In his remarks announcing the creation of the school, President A. Gabriel Esteban noted that “[he and former Provost Martin denBoer] discovered that no other university in Chicago or the Midwest has a program in applied diplomacy.” 

He would further confirm that there was a real need for the Grace School, and thus, through an anonymous benefactor, it was born. It was created specifically to attract new students, meeting a previously unmet need.

Yet below the surface of the $20 million dollar donation lies a program that enervates departments which struggle to retain additional funds for faculty and programming, per faculty I’ve heard from, whose names will remain anonymous. Over half of the credits in the applied diplomacy core and nearly all of the concentration classes are simply classes from the international studies, political science and geography departments. So, is this whopping sum going towards investing in additional faculty and existing departments, or in marketing this school to draw in new students? To me it seems to be the latter.

The impact of this decision also extends to the lives of professors. A number of the faculty in the aforementioned departments are now being asked to teach classes under this new school, on top of those already offered to their home departments. This is unacceptable, and it is no surprise that DePaul continues to cut efforts by faculty to organize and collectively bargain with the administration at the knees.

But the Grace School of Applied Diplomacy is only one example of the larger philosophy guiding DePaul’s enrollment decisions. It is interested in short-term gains which ignore the importance of a university: the education and experience of the student. Moreover, it is interested in perpetuating itself and seeking to attract these larger and larger classes, with only higher and higher rates of students that transfer out shortly thereafter.

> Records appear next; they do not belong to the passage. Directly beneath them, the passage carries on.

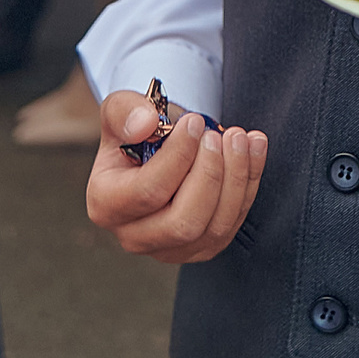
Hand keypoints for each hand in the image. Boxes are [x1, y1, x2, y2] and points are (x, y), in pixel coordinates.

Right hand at [86, 90, 267, 263]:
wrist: (158, 146)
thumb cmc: (137, 129)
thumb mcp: (122, 109)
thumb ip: (127, 111)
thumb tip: (146, 124)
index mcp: (106, 204)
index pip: (148, 191)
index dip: (179, 156)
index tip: (195, 121)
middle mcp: (133, 236)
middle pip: (183, 222)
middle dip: (210, 174)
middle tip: (218, 135)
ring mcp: (170, 248)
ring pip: (213, 228)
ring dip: (236, 178)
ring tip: (239, 137)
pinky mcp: (202, 247)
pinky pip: (232, 224)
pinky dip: (249, 183)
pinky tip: (252, 147)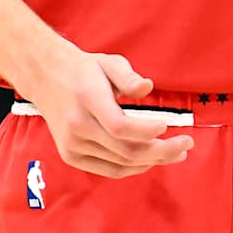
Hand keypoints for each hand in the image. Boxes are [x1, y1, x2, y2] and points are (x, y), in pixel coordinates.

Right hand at [15, 45, 193, 178]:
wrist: (45, 78)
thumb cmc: (84, 70)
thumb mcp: (108, 62)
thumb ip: (128, 76)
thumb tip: (148, 87)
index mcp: (87, 99)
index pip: (119, 126)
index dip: (146, 131)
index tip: (167, 126)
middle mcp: (77, 126)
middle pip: (125, 150)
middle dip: (161, 151)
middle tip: (187, 144)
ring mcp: (72, 145)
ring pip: (120, 164)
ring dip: (152, 161)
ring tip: (177, 153)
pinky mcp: (71, 156)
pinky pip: (108, 169)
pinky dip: (133, 168)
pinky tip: (153, 159)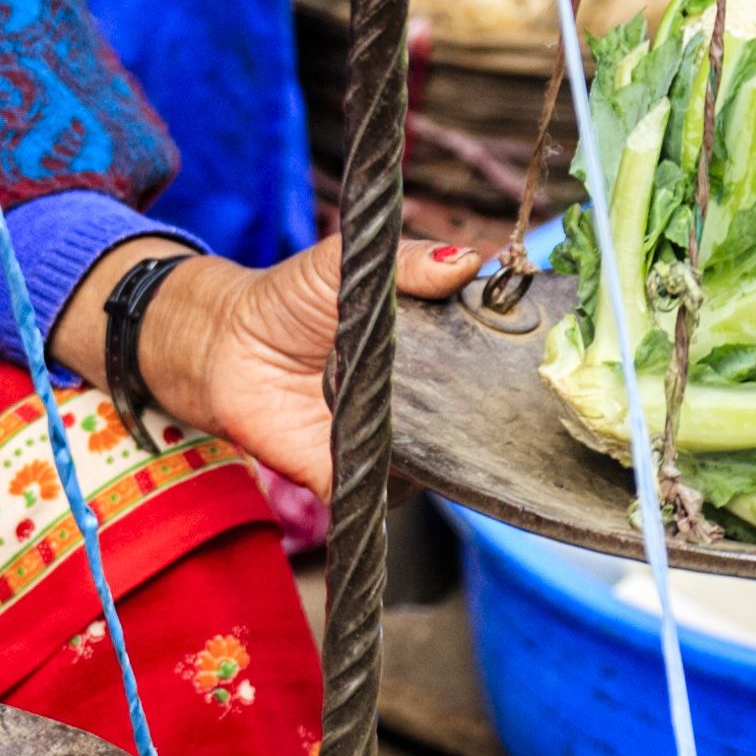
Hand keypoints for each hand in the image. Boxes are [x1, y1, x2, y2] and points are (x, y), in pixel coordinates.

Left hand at [63, 234, 491, 498]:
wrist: (224, 348)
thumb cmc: (290, 299)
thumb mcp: (350, 262)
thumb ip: (407, 260)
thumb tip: (469, 260)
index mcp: (433, 345)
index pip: (489, 358)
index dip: (511, 356)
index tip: (532, 347)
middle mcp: (422, 400)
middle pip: (477, 419)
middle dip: (489, 412)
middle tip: (487, 387)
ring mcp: (392, 440)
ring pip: (441, 462)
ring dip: (442, 450)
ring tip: (429, 415)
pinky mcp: (354, 473)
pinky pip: (387, 495)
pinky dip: (391, 485)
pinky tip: (391, 457)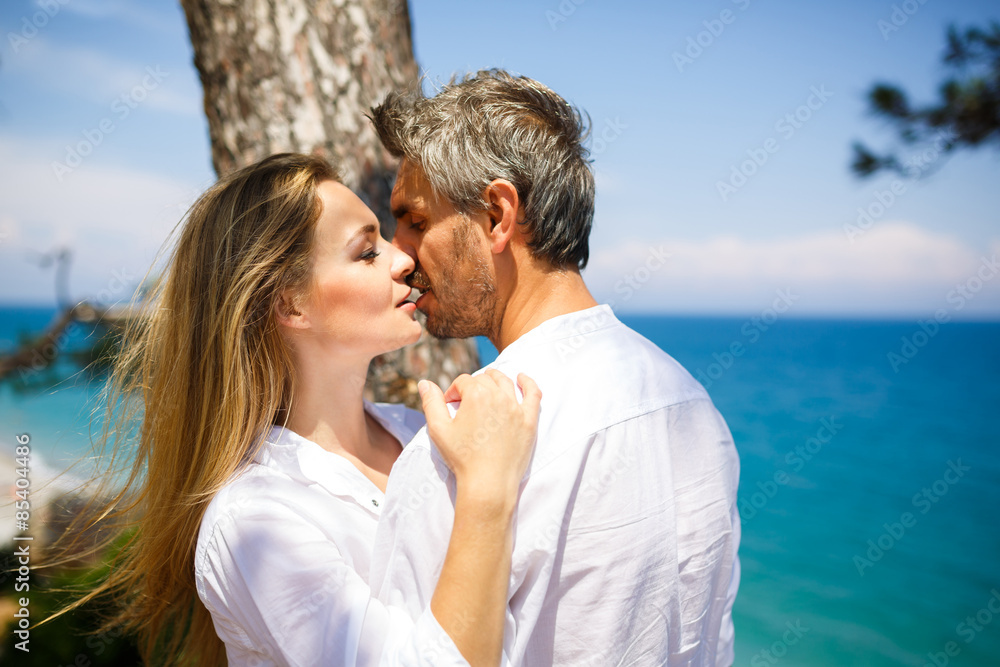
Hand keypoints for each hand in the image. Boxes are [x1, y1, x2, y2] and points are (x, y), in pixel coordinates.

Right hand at [419, 370, 541, 502]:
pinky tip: (522, 378)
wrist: (488, 483)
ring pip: (505, 383)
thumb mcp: (438, 429)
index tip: (450, 405)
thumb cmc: (462, 457)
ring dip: (494, 379)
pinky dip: (528, 382)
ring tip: (487, 384)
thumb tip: (424, 383)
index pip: (463, 381)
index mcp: (476, 395)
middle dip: (472, 386)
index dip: (453, 391)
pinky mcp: (529, 421)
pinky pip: (533, 394)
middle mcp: (498, 396)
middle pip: (484, 380)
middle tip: (465, 402)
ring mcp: (516, 408)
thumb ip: (431, 402)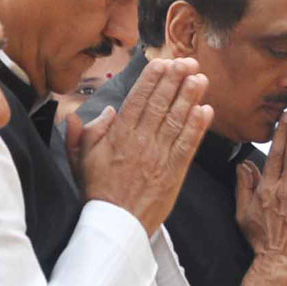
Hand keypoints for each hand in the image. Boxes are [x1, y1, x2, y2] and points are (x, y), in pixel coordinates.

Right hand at [66, 57, 211, 234]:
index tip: (163, 63)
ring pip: (176, 121)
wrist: (116, 223)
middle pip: (160, 105)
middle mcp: (141, 142)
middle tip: (188, 62)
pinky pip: (188, 145)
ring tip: (200, 78)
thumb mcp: (79, 158)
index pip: (138, 100)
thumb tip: (105, 111)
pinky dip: (198, 127)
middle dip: (175, 81)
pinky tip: (206, 110)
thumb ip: (86, 132)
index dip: (152, 80)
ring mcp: (160, 156)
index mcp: (119, 135)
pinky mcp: (175, 172)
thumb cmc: (98, 190)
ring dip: (190, 98)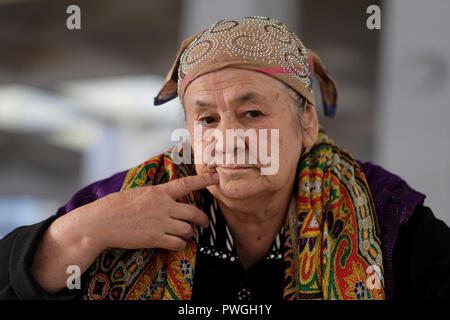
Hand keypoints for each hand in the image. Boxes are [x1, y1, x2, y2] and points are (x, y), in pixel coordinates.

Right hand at [86, 173, 218, 251]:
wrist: (101, 222)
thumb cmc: (117, 205)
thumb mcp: (139, 192)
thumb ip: (157, 195)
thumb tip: (168, 197)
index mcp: (159, 192)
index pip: (186, 184)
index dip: (204, 180)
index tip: (216, 177)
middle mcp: (163, 206)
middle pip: (193, 212)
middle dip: (202, 219)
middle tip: (204, 222)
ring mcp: (160, 223)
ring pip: (187, 230)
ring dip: (189, 233)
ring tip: (185, 234)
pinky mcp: (155, 238)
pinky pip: (178, 243)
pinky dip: (180, 244)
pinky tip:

And obviously, this increase of enrollment wasn’t just the magical work of recently appointed Vice President of Enrollment Management, Soumitra Ghosh. Rather, it came through the work of the 224 staff members in Enrollment Management, not counting any student workers who play an integral role in the process. This number continues to grow, including new counselors servicing target geographical regions such as Texas and California. 

Unfortunately, the university seems unlikely to change course. Despite framing retention rates as a pressing issue of the university at a recent Leadership Town Hall, the administration declined to offer any solution besides maintaining the status quo. What, then, is the solution?

The solution seems rather obvious to me — a fundamental change in philosophy that seeks to invest in the fundamental needs of students, instead of chasing short-term possibilities. But this change in philosophy is unimaginable by the leadership of the university which continues to be held by corporate entrepreneurs and leaders who built their careers in sectors whose primary focus is profit rather than people. 

Yet, what they often overlook is that higher education’s central mission is education at the highest quality, not upon inordinately raising customer or student expectations, only to have them realize the education and experience they were sold is nothing like what they received.